Emmanuelle Seigner a plus d’une corde à son arc. La comédienne qui partage la vie de Roman Polanski depuis plus de trente ans est aussi chanteuse et se rappelle à notre bon souvenir épisodiquement. Son dernier projet musical s’appelle L’Épée et c’est de loin le plus rock !

Prenez les Liminanas, groupe de rock français originaire de Cabestany, rajoutez pour les guitares torturées Anton Newcombe, leader allumé du Brian Jonestown Massacre groupe rock indépendant américain, et liez le tout avec une chanteuse sensuelle, et vous avez la recette de L’Epée le nouveau groupe d’Emmanuelle Seigner. Car c’est bien d’un projet collectif qu’il s’agit. L’Epée redonne vie au rock psychédélique tendance Velvet Underground, avec une musique abrasive, sauvage et lancinante qui vous vrille le cerveau et les tripes.

En concert à l’Orangerie du Botanique mi-décembre, L’Epée nous a joué live leur album Diabolique qui à la première écoute m’avait laissé quelque peu sur ma faim.
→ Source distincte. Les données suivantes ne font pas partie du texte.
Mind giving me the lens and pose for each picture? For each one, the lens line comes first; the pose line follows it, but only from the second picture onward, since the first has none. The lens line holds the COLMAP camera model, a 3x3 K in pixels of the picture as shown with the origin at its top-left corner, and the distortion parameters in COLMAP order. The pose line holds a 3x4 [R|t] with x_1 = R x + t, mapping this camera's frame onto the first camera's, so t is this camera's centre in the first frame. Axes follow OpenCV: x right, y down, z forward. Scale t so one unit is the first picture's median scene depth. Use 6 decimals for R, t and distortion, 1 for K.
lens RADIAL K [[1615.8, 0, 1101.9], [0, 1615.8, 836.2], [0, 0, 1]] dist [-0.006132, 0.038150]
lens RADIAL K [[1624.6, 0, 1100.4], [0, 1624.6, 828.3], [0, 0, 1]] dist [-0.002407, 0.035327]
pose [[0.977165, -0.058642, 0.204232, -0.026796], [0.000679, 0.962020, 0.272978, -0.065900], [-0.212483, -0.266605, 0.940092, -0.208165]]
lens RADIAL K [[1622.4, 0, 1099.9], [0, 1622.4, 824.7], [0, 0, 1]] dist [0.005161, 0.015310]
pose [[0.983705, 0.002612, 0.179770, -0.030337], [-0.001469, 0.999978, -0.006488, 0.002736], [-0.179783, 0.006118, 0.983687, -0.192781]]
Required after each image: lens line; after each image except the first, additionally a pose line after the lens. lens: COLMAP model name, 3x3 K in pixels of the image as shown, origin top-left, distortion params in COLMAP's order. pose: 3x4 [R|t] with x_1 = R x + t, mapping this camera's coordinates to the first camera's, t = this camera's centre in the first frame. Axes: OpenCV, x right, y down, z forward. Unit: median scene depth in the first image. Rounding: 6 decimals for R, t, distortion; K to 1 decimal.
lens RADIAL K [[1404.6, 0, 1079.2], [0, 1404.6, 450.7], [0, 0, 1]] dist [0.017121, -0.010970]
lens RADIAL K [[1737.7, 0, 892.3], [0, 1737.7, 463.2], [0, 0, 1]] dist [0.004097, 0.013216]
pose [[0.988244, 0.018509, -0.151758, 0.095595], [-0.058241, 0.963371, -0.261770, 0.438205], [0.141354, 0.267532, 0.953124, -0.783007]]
Certes, à l’écoute de cet opus, dès les premières mesures la mayonnaise prend et on se retrouve porté par cette vague électrique aux vapeurs sixties et seventies, mais lorsque se termine l’album on garde une impression d’une grande linéarité dans les compos et d’un relief plus plat que vallonné.

Alors sur scène, est-ce différent ?
Personnellement j’ai ressenti les mêmes bémols qu’à l’écoute de l’album, malgré le son envoûtant et un Anton, enfant terrible, qui nage au dessus du projet en triturant génialement sa guitare enivrante. Quant au reste du groupe, le statisme d’une Emmanuelle assez réservée et le bétonnage radical des Liminanas, Lionel et Marie (la batteuse dont la frappe minimaliste et répétitive à outrance ferait passer la batteuse des White Stripes pour un John Bonham féminin, sic!), font qu’on a l’impression, septante minutes durant, d’écouter un long et même titre nonchalant, allumé et interminable.

Pourtant, malgré tout, on reste scotché, et notre corps cède à la magie de la musique, alors que notre cerveau, lui, fait de la résistance. Il se passe un truc, c’est indéniable, mais il manque l’étincelle qui transformerait ce bon concert en concert magique.

C’est toute la différence entre un groupe mythique et légendaire comme le Velvet Underground, capable de moments grandioses, et un band comme l’Epée qui perpétue le genre avec bonheur mais sans avoir non plus le génie des premiers.
En résumé, un bon concert, mais en ce qui me concerne une semi-déception tout de même.